Very good vintage condition. The paper-and-foil tube is intact with some slight discoloration and edge wear. Text is fully legible on all sides. Top seal appears unopened. A rare survivor of a heavily regulated class of medications.

Gallery

Historical context

Patent medicines like this were commonplace in the early to mid-20th century, before the FDA exerted strict control over therapeutic claims and ingredient safety. The combination of belladonna and aconite—both derived from plants with long histories of medicinal and poisonous use—was typical of a time when relief often trumped risk. Pape’s Cold Compound is an example of how powerful ingredients were casually dispensed in over-the-counter remedies before the drug reform era began in earnest with the 1938 Food, Drug, and Cosmetic Act.

Curious Facts, Ephemera, and Trivia

  • Aconite, known as “monkshood” or “wolfsbane,” was historically used as both medicine and poison.

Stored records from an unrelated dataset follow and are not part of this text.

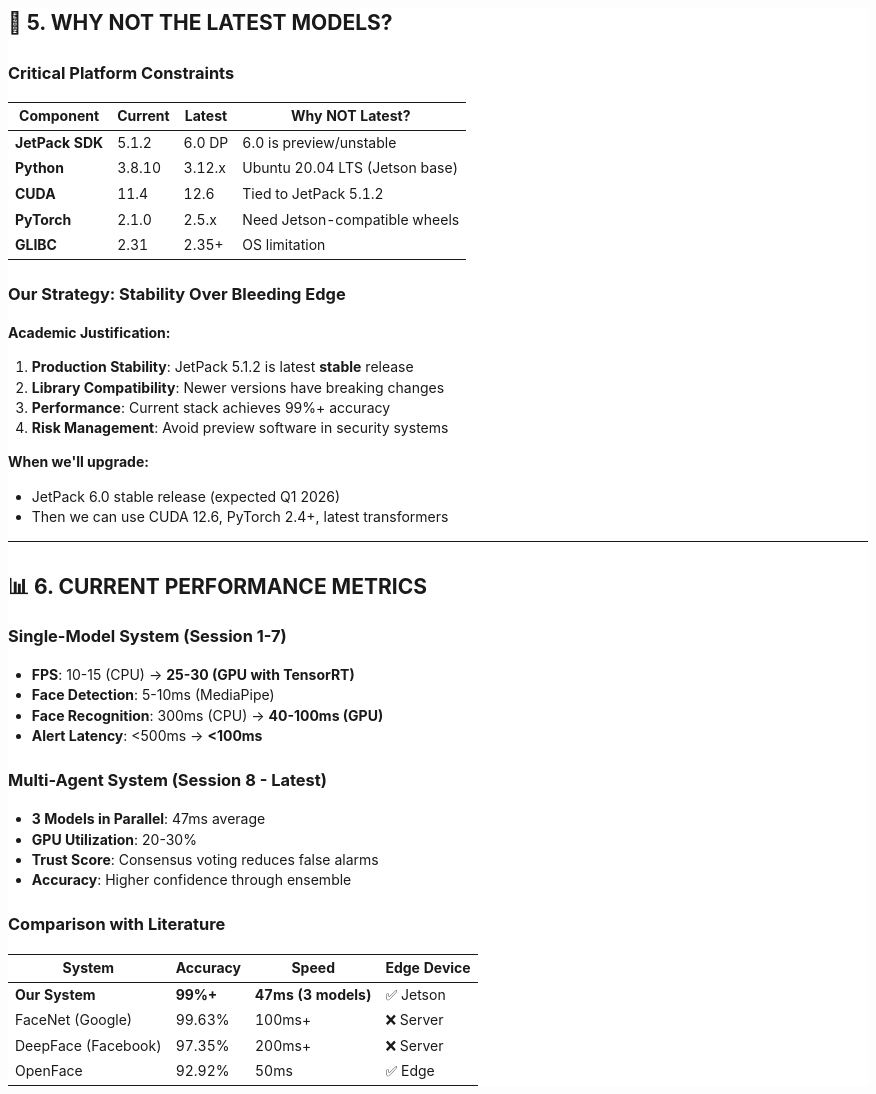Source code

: 
## 🔬 5. WHY NOT THE LATEST MODELS?

### Critical Platform Constraints

| Component | Current | Latest | Why NOT Latest? |
|-----------|---------|--------|-----------------|
| **JetPack SDK** | 5.1.2 | 6.0 DP | 6.0 is preview/unstable |
| **Python** | 3.8.10 | 3.12.x | Ubuntu 20.04 LTS (Jetson base) |
| **CUDA** | 11.4 | 12.6 | Tied to JetPack 5.1.2 |
| **PyTorch** | 2.1.0 | 2.5.x | Need Jetson-compatible wheels |
| **GLIBC** | 2.31 | 2.35+ | OS limitation |

### Our Strategy: **Stability Over Bleeding Edge**

**Academic Justification:**
1. **Production Stability**: JetPack 5.1.2 is latest **stable** release
2. **Library Compatibility**: Newer versions have breaking changes
3. **Performance**: Current stack achieves 99%+ accuracy
4. **Risk Management**: Avoid preview software in security systems

**When we'll upgrade:**
- JetPack 6.0 stable release (expected Q1 2026)
- Then we can use CUDA 12.6, PyTorch 2.4+, latest transformers

---

## 📊 6. CURRENT PERFORMANCE METRICS

### Single-Model System (Session 1-7)
- **FPS**: 10-15 (CPU) → **25-30 (GPU with TensorRT)**
- **Face Detection**: 5-10ms (MediaPipe)
- **Face Recognition**: 300ms (CPU) → **40-100ms (GPU)**
- **Alert Latency**: <500ms → **<100ms**

### Multi-Agent System (Session 8 - Latest)
- **3 Models in Parallel**: 47ms average
- **GPU Utilization**: 20-30%
- **Trust Score**: Consensus voting reduces false alarms
- **Accuracy**: Higher confidence through ensemble

### Comparison with Literature

| System | Accuracy | Speed | Edge Device |
|--------|----------|-------|-------------|
| **Our System** | **99%+** | **47ms (3 models)** | ✅ Jetson |
| FaceNet (Google) | 99.63% | 100ms+ | ❌ Server |
| DeepFace (Facebook) | 97.35% | 200ms+ | ❌ Server |
| OpenFace | 92.92% | 50ms | ✅ Edge |
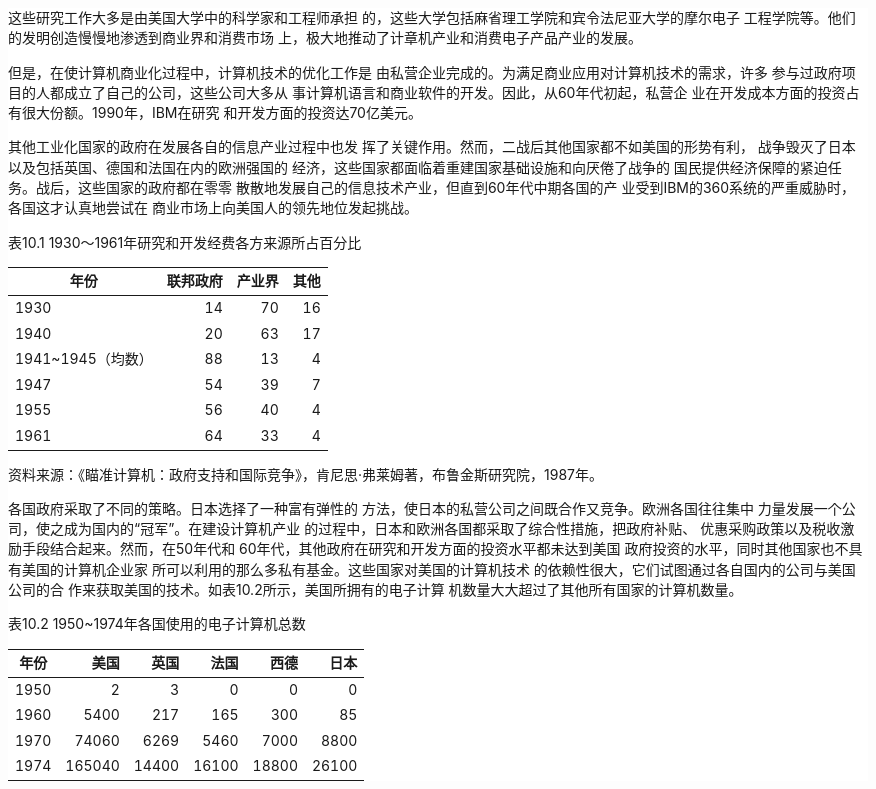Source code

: 这些研究工作大多是由美国大学中的科学家和工程师承担
的，这些大学包括麻省理工学院和宾令法尼亚大学的摩尔电子
工程学院等。他们的发明创造慢慢地渗透到商业界和消费市场
上，极大地推动了计章机产业和消费电子产品产业的发展。

但是，在使计算机商业化过程中，计算机技术的优化工作是
由私营企业完成的。为满足商业应用对计算机技术的需求，许多
参与过政府项目的人都成立了自己的公司，这些公司大多从
事计算机语言和商业软件的开发。因此，从60年代初起，私营企
业在开发成本方面的投资占有很大份额。1990年，IBM在研究
和开发方面的投资达70亿美元。

其他工业化国家的政府在发展各自的信息产业过程中也发
挥了关键作用。然而，二战后其他国家都不如美国的形势有利，
战争毁灭了日本以及包括英国、德国和法国在内的欧洲强国的
经济，这些国家都面临着重建国家基础设施和向厌倦了战争的
国民提供经济保障的紧迫任务。战后，这些国家的政府都在零零
散散地发展自己的信息技术产业，但直到60年代中期各国的产
业受到IBM的360系统的严重威胁时，各国这才认真地尝试在
商业市场上向美国人的领先地位发起挑战。

表10.1 1930～1961年研究和开发经费各方来源所占百分比

| 年份 | 联邦政府 | 产业界 | 其他 |
| ---- | --------:| ----:| ----:|
| 1930 | 14 | 70 | 16 |
| 1940 | 20 | 63 | 17 |
| 1941~1945（均数） | 88 | 13 | 4 |
| 1947 | 54 | 39 | 7 |
| 1955 | 56 | 40 | 4 |
| 1961 | 64 | 33 | 4 |

资料来源：《瞄准计算机：政府支持和国际竞争》，肯尼思·弗莱姆著，布鲁金斯研究院，1987年。

各国政府采取了不同的策略。日本选择了一种富有弹性的
方法，使日本的私营公司之间既合作又竞争。欧洲各国往往集中
力量发展一个公司，使之成为国内的“冠军”。在建设计算机产业
的过程中，日本和欧洲各国都采取了综合性措施，把政府补贴、
优惠采购政策以及税收激励手段结合起来。然而，在50年代和
60年代，其他政府在研究和开发方面的投资水平都未达到美国
政府投资的水平，同时其他国家也不具有美国的计算机企业家
所可以利用的那么多私有基金。这些国家对美国的计算机技术
的依赖性很大，它们试图通过各自国内的公司与美国公司的合
作来获取美国的技术。如表10.2所示，美国所拥有的电子计算
机数量大大超过了其他所有国家的计算机数量。

表10.2 1950~1974年各国使用的电子计算机总数

| 年份 | 美国 | 英国 | 法国 | 西德 | 日本 |
| ---- | ----:| ----:| ----:| ----:| ----:| 
| 1950 | 2 | 3 | 0 | 0 | 0 | 
| 1960 | 5400 | 217 | 165 | 300 | 85 | 
| 1970 | 74060 | 6269 | 5460 | 7000 | 8800 | 
| 1974 | 165040 | 14400 | 16100 | 18800 | 26100 |
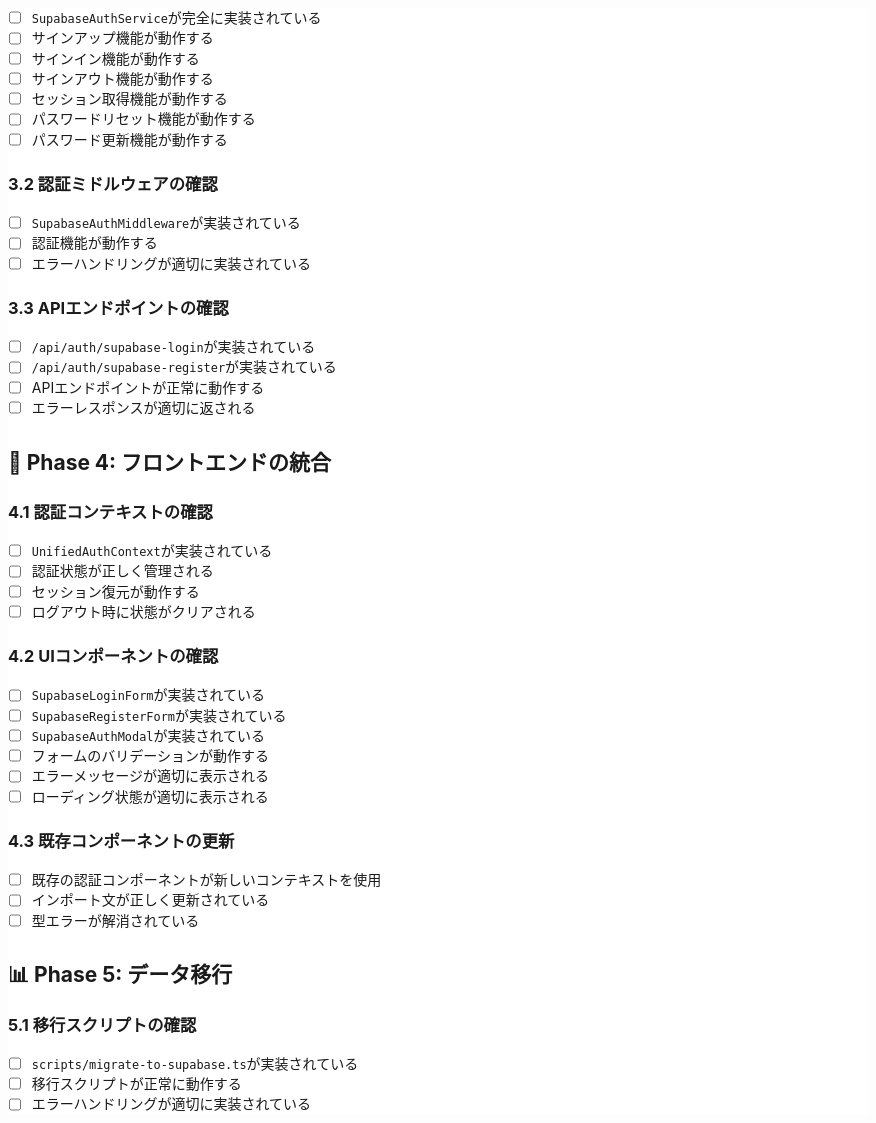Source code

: - [ ] `SupabaseAuthService`が完全に実装されている
- [ ] サインアップ機能が動作する
- [ ] サインイン機能が動作する
- [ ] サインアウト機能が動作する
- [ ] セッション取得機能が動作する
- [ ] パスワードリセット機能が動作する
- [ ] パスワード更新機能が動作する

### 3.2 認証ミドルウェアの確認

- [ ] `SupabaseAuthMiddleware`が実装されている
- [ ] 認証機能が動作する
- [ ] エラーハンドリングが適切に実装されている

### 3.3 APIエンドポイントの確認

- [ ] `/api/auth/supabase-login`が実装されている
- [ ] `/api/auth/supabase-register`が実装されている
- [ ] APIエンドポイントが正常に動作する
- [ ] エラーレスポンスが適切に返される

## 🎨 Phase 4: フロントエンドの統合

### 4.1 認証コンテキストの確認

- [ ] `UnifiedAuthContext`が実装されている
- [ ] 認証状態が正しく管理される
- [ ] セッション復元が動作する
- [ ] ログアウト時に状態がクリアされる

### 4.2 UIコンポーネントの確認

- [ ] `SupabaseLoginForm`が実装されている
- [ ] `SupabaseRegisterForm`が実装されている
- [ ] `SupabaseAuthModal`が実装されている
- [ ] フォームのバリデーションが動作する
- [ ] エラーメッセージが適切に表示される
- [ ] ローディング状態が適切に表示される

### 4.3 既存コンポーネントの更新

- [ ] 既存の認証コンポーネントが新しいコンテキストを使用
- [ ] インポート文が正しく更新されている
- [ ] 型エラーが解消されている

## 📊 Phase 5: データ移行

### 5.1 移行スクリプトの確認

- [ ] `scripts/migrate-to-supabase.ts`が実装されている
- [ ] 移行スクリプトが正常に動作する
- [ ] エラーハンドリングが適切に実装されている
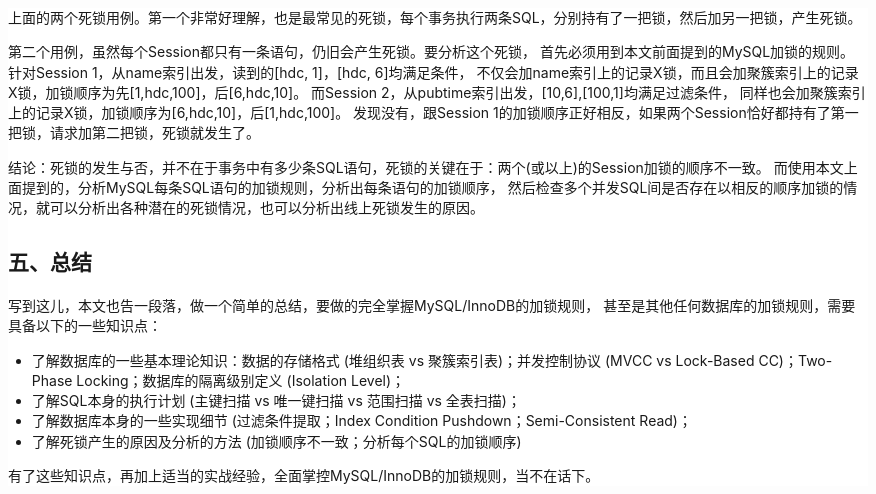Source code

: 
上面的两个死锁用例。第一个非常好理解，也是最常见的死锁，每个事务执行两条SQL，分别持有了一把锁，然后加另一把锁，产生死锁。


第二个用例，虽然每个Session都只有一条语句，仍旧会产生死锁。要分析这个死锁，
首先必须用到本文前面提到的MySQL加锁的规则。针对Session 1，从name索引出发，读到的[hdc, 1]，[hdc, 6]均满足条件，
不仅会加name索引上的记录X锁，而且会加聚簇索引上的记录X锁，加锁顺序为先[1,hdc,100]，后[6,hdc,10]。
而Session 2，从pubtime索引出发，[10,6],[100,1]均满足过滤条件，
同样也会加聚簇索引上的记录X锁，加锁顺序为[6,hdc,10]，后[1,hdc,100]。
发现没有，跟Session 1的加锁顺序正好相反，如果两个Session恰好都持有了第一把锁，请求加第二把锁，死锁就发生了。

结论：死锁的发生与否，并不在于事务中有多少条SQL语句，死锁的关键在于：两个(或以上)的Session加锁的顺序不一致。
而使用本文上面提到的，分析MySQL每条SQL语句的加锁规则，分析出每条语句的加锁顺序，
然后检查多个并发SQL间是否存在以相反的顺序加锁的情况，就可以分析出各种潜在的死锁情况，也可以分析出线上死锁发生的原因。

## 五、总结
写到这儿，本文也告一段落，做一个简单的总结，要做的完全掌握MySQL/InnoDB的加锁规则，
甚至是其他任何数据库的加锁规则，需要具备以下的一些知识点：

- 了解数据库的一些基本理论知识：数据的存储格式 (堆组织表 vs 聚簇索引表)；并发控制协议 (MVCC vs Lock-Based CC)；Two-Phase Locking；数据库的隔离级别定义 (Isolation Level)；
- 了解SQL本身的执行计划 (主键扫描 vs 唯一键扫描 vs 范围扫描 vs 全表扫描)；
- 了解数据库本身的一些实现细节 (过滤条件提取；Index Condition Pushdown；Semi-Consistent Read)；
- 了解死锁产生的原因及分析的方法 (加锁顺序不一致；分析每个SQL的加锁顺序)
 
有了这些知识点，再加上适当的实战经验，全面掌控MySQL/InnoDB的加锁规则，当不在话下。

Even minute amounts could cause fatal cardiac arrhythmias.

  • Belladonna (deadly nightshade) dilates pupils and was once used cosmetically by Renaissance women to appear more “seductive”—at the risk of blindness and systemic toxicity.

  • The warning label on this tube starkly reflects growing public concern: “Do not take more than the dosage recommended… habitual use of laxatives may result in dependence upon them.”

  • Sterling Drug, the manufacturer, once owned the Bayer name in the United States and was behind a number of controversial products, including acetanilid-containing medications that were later removed from the market.

Excerpt

“Habitual use of laxatives may result in dependence upon them.” — From the warning on the tube, foreshadowing the modern understanding of medication overuse and dependency.

Why it is in the Cabinet

This compact tube distills so much of what the Cabinet seeks to preserve: a vivid window into pharmaceutical history, changing public attitudes toward safety, and the strange, sometimes dangerous, efforts to fight everyday ailments. It is also a potent example of how ingredients we now recognize as toxic were once household staples.